Voyage to Antarctica

Travelling Well | Melanie Van Twest | Posted on 20 September 2017

There's nothing quite like a journey on the Aurora Australis, the workhorse of Antarctic expeditioners for more than a quarter of a cemtury.

The Southern Ocean swirls itself into frequent fury that can take experienced mariners from more northerly climes by surprise.

As a result, the ships that ply the great south in support of Antarctic research programs are special. 

Ships are all female – even when named for men – and we ascribe to them qualities we admire: strength, resilience, courage, determination. Over 27 years of Antarctic service, the Aurora Australis has survived fire, ice and damage to its hull, and has transported millions of tonnes of stores and thousands of expeditioners on their way to or from the adventure of their lives.

She becomes a moving metal haven of safety on a vast ocean under limitless sky.

I’ve been one of those lucky ones. The feelings on setting sail for Antarctica on the Aurora Australis include disbelief, awe, privilege, excitement – and a touch of fear. The tension of boarding, farewelling loved ones and getting settled in all disappears when the ship’s horn sounds and it slowly pulls away from the dock.

As land slips below the horizon behind us, our world shrinks down to the ship and those on board.
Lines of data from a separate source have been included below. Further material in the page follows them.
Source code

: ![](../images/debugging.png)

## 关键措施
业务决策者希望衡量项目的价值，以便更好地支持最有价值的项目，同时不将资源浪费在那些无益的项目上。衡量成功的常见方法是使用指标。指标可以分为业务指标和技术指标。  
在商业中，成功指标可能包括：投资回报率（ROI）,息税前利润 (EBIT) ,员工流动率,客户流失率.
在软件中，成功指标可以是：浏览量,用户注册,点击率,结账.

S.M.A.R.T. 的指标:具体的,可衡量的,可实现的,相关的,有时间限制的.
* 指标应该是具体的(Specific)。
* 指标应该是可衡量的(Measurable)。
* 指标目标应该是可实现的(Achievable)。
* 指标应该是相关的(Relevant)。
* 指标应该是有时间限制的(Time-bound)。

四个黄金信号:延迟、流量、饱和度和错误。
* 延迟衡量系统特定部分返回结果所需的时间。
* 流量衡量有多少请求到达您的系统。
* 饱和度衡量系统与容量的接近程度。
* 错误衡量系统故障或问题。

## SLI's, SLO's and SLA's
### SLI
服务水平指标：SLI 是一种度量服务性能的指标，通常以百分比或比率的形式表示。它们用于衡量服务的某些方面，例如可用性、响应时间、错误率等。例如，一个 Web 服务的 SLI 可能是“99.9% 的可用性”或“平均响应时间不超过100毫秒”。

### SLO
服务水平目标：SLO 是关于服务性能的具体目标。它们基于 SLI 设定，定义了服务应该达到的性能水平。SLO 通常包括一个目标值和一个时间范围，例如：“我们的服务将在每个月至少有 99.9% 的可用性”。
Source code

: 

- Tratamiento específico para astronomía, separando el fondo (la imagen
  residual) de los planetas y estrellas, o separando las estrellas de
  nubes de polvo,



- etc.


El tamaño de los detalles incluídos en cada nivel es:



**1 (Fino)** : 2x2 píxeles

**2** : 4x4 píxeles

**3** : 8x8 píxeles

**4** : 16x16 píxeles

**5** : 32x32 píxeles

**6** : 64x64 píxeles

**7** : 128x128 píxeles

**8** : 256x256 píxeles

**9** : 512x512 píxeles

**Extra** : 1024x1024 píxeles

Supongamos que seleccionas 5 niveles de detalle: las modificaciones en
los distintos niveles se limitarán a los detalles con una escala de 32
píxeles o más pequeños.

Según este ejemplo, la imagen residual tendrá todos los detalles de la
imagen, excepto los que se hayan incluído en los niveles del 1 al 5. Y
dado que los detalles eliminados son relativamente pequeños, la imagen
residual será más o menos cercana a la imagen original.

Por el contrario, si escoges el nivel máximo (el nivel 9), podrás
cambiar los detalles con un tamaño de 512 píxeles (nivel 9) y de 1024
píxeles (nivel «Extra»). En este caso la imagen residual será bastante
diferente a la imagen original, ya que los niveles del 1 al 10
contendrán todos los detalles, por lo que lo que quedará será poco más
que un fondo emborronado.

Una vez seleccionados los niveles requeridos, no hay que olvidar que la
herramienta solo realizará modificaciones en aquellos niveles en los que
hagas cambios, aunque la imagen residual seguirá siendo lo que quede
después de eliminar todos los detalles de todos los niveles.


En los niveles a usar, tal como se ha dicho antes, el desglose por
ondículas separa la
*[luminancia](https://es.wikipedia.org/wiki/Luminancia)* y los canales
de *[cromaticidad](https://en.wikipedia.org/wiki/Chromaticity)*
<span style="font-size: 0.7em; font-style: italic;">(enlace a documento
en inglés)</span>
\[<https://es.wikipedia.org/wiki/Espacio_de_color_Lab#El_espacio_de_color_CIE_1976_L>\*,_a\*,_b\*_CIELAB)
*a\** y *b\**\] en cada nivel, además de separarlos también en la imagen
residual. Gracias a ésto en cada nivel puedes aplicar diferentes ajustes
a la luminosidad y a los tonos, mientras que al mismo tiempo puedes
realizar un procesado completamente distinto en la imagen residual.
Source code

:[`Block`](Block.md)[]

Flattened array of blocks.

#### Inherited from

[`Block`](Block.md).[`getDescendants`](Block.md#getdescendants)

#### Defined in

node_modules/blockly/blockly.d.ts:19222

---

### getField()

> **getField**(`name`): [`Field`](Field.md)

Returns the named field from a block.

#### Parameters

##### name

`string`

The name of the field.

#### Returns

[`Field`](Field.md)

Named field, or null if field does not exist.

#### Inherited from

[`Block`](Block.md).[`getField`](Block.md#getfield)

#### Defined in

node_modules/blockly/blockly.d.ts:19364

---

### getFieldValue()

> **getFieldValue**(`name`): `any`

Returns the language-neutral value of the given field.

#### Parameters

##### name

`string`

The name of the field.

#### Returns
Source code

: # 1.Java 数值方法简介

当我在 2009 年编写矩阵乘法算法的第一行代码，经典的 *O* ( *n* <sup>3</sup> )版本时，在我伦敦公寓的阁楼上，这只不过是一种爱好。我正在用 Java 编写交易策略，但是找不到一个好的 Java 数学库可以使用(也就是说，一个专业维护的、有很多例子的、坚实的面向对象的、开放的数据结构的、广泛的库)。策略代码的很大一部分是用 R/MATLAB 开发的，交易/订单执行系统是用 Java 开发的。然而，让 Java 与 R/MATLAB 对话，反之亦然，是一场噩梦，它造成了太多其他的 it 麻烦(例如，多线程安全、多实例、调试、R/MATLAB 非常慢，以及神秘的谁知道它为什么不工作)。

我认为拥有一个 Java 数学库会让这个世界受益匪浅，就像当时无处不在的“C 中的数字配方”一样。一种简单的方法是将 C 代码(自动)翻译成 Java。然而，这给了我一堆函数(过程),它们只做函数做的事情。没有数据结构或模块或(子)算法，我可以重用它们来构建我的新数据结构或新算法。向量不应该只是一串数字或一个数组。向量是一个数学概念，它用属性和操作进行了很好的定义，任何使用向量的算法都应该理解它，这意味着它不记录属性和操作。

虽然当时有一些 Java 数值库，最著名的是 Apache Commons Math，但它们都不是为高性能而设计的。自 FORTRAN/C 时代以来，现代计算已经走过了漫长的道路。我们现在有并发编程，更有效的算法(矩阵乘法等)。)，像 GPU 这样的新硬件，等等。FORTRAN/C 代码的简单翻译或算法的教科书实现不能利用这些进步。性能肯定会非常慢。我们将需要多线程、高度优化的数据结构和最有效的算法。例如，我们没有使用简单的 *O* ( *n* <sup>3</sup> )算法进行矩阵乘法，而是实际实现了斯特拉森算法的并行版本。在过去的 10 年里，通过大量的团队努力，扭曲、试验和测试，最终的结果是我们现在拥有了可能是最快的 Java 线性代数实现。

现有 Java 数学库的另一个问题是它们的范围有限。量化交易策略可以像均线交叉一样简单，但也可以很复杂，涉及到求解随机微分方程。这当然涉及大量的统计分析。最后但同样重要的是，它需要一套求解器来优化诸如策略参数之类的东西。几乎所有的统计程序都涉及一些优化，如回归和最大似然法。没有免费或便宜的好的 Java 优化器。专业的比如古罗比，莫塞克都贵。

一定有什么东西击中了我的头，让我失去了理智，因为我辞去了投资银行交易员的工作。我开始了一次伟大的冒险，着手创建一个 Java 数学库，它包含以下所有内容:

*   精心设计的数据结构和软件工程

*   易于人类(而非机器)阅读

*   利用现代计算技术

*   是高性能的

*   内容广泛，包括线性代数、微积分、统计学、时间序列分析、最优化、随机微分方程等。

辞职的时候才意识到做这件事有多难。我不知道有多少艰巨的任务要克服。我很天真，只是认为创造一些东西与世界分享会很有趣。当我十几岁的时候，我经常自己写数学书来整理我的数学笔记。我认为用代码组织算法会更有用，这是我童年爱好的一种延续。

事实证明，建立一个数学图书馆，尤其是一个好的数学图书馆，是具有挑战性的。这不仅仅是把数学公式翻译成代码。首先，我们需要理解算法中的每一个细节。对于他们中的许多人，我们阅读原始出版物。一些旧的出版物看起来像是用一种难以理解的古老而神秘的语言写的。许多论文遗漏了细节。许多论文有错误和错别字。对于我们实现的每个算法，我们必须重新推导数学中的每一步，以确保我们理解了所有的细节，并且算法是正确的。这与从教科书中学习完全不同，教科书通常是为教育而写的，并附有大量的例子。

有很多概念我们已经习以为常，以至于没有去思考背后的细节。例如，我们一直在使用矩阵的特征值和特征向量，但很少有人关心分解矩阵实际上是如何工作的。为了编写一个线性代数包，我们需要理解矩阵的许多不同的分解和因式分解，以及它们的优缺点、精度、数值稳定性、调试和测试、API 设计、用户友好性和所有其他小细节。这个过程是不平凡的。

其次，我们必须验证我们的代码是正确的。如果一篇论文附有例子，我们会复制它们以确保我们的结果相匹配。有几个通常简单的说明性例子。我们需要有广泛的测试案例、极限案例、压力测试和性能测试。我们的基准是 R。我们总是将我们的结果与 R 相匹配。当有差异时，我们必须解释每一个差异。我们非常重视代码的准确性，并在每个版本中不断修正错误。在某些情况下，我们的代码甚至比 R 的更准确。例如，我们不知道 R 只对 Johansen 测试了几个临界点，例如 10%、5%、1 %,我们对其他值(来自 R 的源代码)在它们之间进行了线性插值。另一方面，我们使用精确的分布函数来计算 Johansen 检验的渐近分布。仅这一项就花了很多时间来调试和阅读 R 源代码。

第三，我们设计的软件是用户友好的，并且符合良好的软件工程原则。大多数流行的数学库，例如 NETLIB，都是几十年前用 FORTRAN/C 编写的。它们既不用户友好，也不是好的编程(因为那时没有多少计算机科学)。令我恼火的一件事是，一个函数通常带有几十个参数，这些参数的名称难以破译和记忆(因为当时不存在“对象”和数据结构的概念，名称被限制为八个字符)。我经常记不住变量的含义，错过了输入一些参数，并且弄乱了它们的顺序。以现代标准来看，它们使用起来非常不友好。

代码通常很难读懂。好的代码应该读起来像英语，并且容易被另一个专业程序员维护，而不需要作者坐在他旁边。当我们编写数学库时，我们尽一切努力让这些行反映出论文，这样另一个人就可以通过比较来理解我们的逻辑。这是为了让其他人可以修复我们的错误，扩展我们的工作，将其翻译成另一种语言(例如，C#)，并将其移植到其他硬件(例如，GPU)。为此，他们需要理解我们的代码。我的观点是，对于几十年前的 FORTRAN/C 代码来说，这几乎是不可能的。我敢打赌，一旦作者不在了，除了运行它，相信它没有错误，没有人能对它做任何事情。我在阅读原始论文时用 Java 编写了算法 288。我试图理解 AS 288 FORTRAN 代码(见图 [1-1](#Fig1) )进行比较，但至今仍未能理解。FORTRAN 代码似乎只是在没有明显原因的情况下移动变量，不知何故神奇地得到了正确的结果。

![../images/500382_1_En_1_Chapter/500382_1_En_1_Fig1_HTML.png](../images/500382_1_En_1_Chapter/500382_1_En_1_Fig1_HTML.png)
She becomes a moving metal haven of safety on a vast ocean under limitless sky.

Aurora Australis with penguins in front on ice
the front of the Aurora Australis sailing through severe conditions

For the expeditioners on their way to or from a stint on station, life on board quickly settles to a routine of meals, musters, visits to the bridge to watch the ocean slip by and chat with the crew, reading, watching movies or playing cards. Though it may sound boring, the sense of wonder and privilege means it never gets dull.

In these days of instant communication, it is hard to envisage a journey measured in days and weeks rather than hours. The voyage from Hobart to Antarctica takes at least a week, much more if travelling further west around the Antarctic coast. 

For days, the ship ploughs south through grey waters. And then you feel the cold snap of the Antarctic Convergence, where the circumpolar current meets warmer northern waters, and everything changes again: wind, weather, temperature and wildlife.

Station staff greet, meet and farewell one another.

Soon Antarctica throws out the welcome mat, as icebergs loom into view and expeditioners crowd the decks to view these mountains of the sea. As the Aurora Australis pushes further south, the unruly Southern Ocean is tamed by the weight of floating ice of all shapes and sizes and there comes a sense of peaceful, purposeful drift towards our goal.

Finally, after a week or more, there is a glimpse of the continent itself: if not its landmass, then the vast expanse of ice that extends from its shores all year round. The Aurora Australis greets Antarctica by pulling into a harbour or, more often, munching her way by ice-breaking into an ice-port where the ice becomes both dock and warehouse for loading and unloading personnel and cargo.

A year’s worth of stores are exchanged for rubbish and recycling. Diesel fuel, essential to the function of the station, and to preserving life for its inhabitants in a land devoid of wood and often bereft of sun, is pumped ashore by the tens of thousands of litres. Station staff greet, meet and farewell one another.

After what might be a two-week stay, the orange shape of the Aurora Australis pulls away from Antarctica. The new station crew have mixed feelings as she disappears over the horizon: relief at being left to get on with their work, mixed with the sudden weight of their extreme isolation. She leaves them behind in a monochrome world of ice, sky and water, and makes her determined way to civilisation with passengers who look forward to home after 15 or more months away.